(Dataset entries)
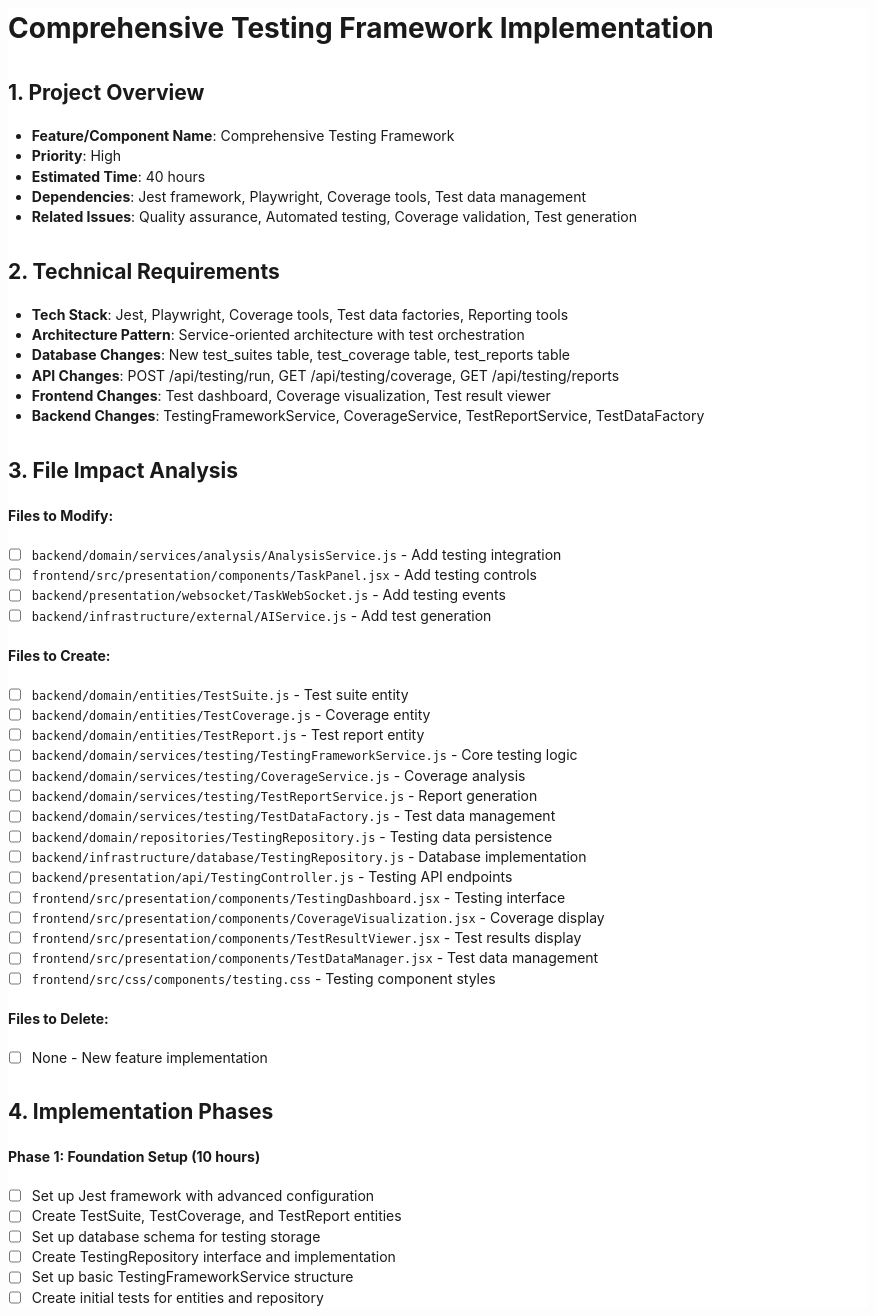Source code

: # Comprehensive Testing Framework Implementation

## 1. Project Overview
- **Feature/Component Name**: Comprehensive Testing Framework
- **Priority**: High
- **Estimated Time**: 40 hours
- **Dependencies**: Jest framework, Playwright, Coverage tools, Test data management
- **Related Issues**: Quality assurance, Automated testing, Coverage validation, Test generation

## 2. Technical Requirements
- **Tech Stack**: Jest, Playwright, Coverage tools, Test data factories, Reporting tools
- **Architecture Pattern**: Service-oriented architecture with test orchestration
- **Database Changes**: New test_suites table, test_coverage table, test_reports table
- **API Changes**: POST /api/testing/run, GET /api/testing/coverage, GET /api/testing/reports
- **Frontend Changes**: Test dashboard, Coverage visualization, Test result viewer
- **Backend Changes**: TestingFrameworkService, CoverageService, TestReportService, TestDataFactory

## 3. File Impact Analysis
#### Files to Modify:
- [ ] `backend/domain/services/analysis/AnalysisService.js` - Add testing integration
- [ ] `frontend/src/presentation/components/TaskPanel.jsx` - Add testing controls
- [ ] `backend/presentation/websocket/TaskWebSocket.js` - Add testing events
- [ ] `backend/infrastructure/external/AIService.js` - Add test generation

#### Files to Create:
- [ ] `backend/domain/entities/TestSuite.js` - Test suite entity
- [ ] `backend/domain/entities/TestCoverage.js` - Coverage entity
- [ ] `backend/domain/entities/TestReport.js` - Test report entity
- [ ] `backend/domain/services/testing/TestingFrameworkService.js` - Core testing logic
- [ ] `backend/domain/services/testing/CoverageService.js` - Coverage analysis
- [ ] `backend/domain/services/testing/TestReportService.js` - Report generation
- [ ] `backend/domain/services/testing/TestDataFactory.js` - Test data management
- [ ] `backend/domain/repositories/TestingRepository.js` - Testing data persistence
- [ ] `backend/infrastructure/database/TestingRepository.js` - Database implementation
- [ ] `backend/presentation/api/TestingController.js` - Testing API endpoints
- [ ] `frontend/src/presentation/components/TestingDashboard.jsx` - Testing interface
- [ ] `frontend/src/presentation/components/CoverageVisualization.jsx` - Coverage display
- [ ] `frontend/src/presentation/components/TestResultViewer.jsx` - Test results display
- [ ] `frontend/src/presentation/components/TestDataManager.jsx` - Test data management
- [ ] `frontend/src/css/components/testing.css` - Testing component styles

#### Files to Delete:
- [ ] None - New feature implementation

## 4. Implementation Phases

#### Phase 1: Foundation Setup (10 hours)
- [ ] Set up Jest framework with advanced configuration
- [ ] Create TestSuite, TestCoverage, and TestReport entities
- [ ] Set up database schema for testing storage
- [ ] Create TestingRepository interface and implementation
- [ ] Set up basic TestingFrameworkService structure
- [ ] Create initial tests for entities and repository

→ What to do:
A word-for-word copy of the records is required. Leave out every picture.

→ Answer for the task:
Source code

: # Comprehensive Testing Framework Implementation

## 1. Project Overview
- **Feature/Component Name**: Comprehensive Testing Framework
- **Priority**: High
- **Estimated Time**: 40 hours
- **Dependencies**: Jest framework, Playwright, Coverage tools, Test data management
- **Related Issues**: Quality assurance, Automated testing, Coverage validation, Test generation

## 2. Technical Requirements
- **Tech Stack**: Jest, Playwright, Coverage tools, Test data factories, Reporting tools
- **Architecture Pattern**: Service-oriented architecture with test orchestration
- **Database Changes**: New test_suites table, test_coverage table, test_reports table
- **API Changes**: POST /api/testing/run, GET /api/testing/coverage, GET /api/testing/reports
- **Frontend Changes**: Test dashboard, Coverage visualization, Test result viewer
- **Backend Changes**: TestingFrameworkService, CoverageService, TestReportService, TestDataFactory

## 3. File Impact Analysis
#### Files to Modify:
- [ ] `backend/domain/services/analysis/AnalysisService.js` - Add testing integration
- [ ] `frontend/src/presentation/components/TaskPanel.jsx` - Add testing controls
- [ ] `backend/presentation/websocket/TaskWebSocket.js` - Add testing events
- [ ] `backend/infrastructure/external/AIService.js` - Add test generation

#### Files to Create:
- [ ] `backend/domain/entities/TestSuite.js` - Test suite entity
- [ ] `backend/domain/entities/TestCoverage.js` - Coverage entity
- [ ] `backend/domain/entities/TestReport.js` - Test report entity
- [ ] `backend/domain/services/testing/TestingFrameworkService.js` - Core testing logic
- [ ] `backend/domain/services/testing/CoverageService.js` - Coverage analysis
- [ ] `backend/domain/services/testing/TestReportService.js` - Report generation
- [ ] `backend/domain/services/testing/TestDataFactory.js` - Test data management
- [ ] `backend/domain/repositories/TestingRepository.js` - Testing data persistence
- [ ] `backend/infrastructure/database/TestingRepository.js` - Database implementation
- [ ] `backend/presentation/api/TestingController.js` - Testing API endpoints
- [ ] `frontend/src/presentation/components/TestingDashboard.jsx` - Testing interface
- [ ] `frontend/src/presentation/components/CoverageVisualization.jsx` - Coverage display
- [ ] `frontend/src/presentation/components/TestResultViewer.jsx` - Test results display
- [ ] `frontend/src/presentation/components/TestDataManager.jsx` - Test data management
- [ ] `frontend/src/css/components/testing.css` - Testing component styles

#### Files to Delete:
- [ ] None - New feature implementation

## 4. Implementation Phases

#### Phase 1: Foundation Setup (10 hours)
- [ ] Set up Jest framework with advanced configuration
- [ ] Create TestSuite, TestCoverage, and TestReport entities
- [ ] Set up database schema for testing storage
- [ ] Create TestingRepository interface and implementation
- [ ] Set up basic TestingFrameworkService structure
- [ ] Create initial tests for entities and repository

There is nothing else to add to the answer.